構わず私はキッチンに立つと、残ったパセリを細かく刻み始めた。
「はい、出来たよ」
どうやら食べ賭けのパセリは全部食べ切ったようで口元には何もなくなっている事を確認した。
「というか食欲まだある?」
と聞くと小さく頷いているのが見えた。
「頂きます」
と二人で手を合わせながら食べる。私が作った、彼が旅行先で食べたものと同じパセリの入ったパスタを。
「んー美味しい」
我ながら上手に出来たと思う。私はパセリが苦手ではないので、入っていても美味しく頂ける。しかし彼はというと、せっかく作ったパスタをマジマジと見ているだけで一向に手を付けようとしない。
先程、食べ切った生パセリで精神が限界であるようであった。ただ。一度チラリとコチラに視線を向けたと思うとシオシオとパスタをフォークに巻き取り口にいれた。
「おいし」
と目を見開いた。
「でしょ」
とつい私も笑みをこぼしてしまう。
「あれだけ生でパセリ食べたなら臭いにも少し慣れたんでしょ。美味しく食べれているのはそれが理由でしょ」
無茶な事をしているように思えたが意外と効果は出ているらしい。食べやすく調理したと言うのもあるだろうが、パセリの臭いが簡単に消える訳ではない。
美味しく食べる事が出来たと言うのは十分に苦手を克服出来たという事ではないだろうかと、私は自分の料理の腕と共に満足そうに思っていると、彼は全然浮かない顔をしていた。
「なんで不満そうなの?」
「パセリ自体が苦手じゃなくなった訳じゃないし」
と言う。とほざく。とぬかす。
「ハーブを生で食べて上手いなんて言えるの一部の人間だけよ? 私だって生で食べるのは嫌よ。だいたい匂いをつける食材をそのまま食べるなんて、調味料をそのまま飲むのと同じ事なの。苦手とかそういうはなしじゃない。感性の向いてる方向がそもそも違う。

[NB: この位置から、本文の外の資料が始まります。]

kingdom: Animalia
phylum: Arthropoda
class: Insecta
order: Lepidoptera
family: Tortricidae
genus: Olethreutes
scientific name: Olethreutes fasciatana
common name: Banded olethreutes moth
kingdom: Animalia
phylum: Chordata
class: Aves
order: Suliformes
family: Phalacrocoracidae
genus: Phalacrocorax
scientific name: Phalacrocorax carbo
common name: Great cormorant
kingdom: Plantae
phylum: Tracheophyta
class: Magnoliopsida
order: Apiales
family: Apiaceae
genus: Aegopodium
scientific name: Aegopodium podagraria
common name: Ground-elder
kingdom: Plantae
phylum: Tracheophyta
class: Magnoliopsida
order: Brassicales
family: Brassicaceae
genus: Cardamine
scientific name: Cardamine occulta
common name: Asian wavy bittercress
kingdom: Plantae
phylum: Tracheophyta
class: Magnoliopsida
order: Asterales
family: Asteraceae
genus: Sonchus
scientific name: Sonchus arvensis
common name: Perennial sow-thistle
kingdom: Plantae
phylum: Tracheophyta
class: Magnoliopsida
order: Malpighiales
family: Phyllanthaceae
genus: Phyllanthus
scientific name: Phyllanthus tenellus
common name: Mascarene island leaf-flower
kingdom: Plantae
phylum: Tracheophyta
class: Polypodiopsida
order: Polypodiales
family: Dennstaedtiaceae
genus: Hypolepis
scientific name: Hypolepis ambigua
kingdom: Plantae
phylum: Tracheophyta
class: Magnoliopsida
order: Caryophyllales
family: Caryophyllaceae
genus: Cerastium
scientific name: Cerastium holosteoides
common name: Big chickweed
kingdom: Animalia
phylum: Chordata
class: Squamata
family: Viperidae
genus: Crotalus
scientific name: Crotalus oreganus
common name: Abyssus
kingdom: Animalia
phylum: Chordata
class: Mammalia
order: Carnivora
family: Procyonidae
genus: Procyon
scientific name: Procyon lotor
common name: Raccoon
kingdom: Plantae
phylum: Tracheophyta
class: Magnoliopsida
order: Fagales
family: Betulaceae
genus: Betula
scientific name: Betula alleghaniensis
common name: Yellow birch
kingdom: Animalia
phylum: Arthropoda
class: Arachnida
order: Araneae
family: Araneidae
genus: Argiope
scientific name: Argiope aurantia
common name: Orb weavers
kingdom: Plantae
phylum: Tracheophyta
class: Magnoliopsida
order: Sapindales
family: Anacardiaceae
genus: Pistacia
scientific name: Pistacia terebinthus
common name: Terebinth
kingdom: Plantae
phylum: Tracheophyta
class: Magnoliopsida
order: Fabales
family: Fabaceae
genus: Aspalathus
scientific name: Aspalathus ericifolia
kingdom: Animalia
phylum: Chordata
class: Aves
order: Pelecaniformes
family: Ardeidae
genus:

それは苦手じゃなくて当たり前って言うの」
苛立ちが口から出る言葉を早口にする。そこまでいけば完璧主義でもなんでもない、ただの傲慢だと思う。出されたものを嫌な顔をせずに食べられるという事がこの場合は大切なのだと思う。生のパセリを出す店なんてそうはない。
「それにどれだけパセリ無駄にしたのよ。勿体ない。アンタの自己満足の為に吐かれるパセリが気の毒でしょ」
「……確かに」
勿体ない精神に訴えかけると彼はついに納得してくれたようであった。
「まぁもしまだ克服出来てないかもと思ったら私がいつでもパセリで料理を作ってあげるわ」
「うん、実はまだまだ買ったパセリが余ってるからありがたい」
さっき冷蔵庫の中身を見たのでそれは分かっていた。
パセリ料理パーティーが開催する事になりそうである。彼が買った全てのパセリを食べる頃には私が逆にパセリを苦手に思っていそうであった。
今回は「パセリ」「方向」「失敗は成功のもと」の三つの単語からお話を書きました!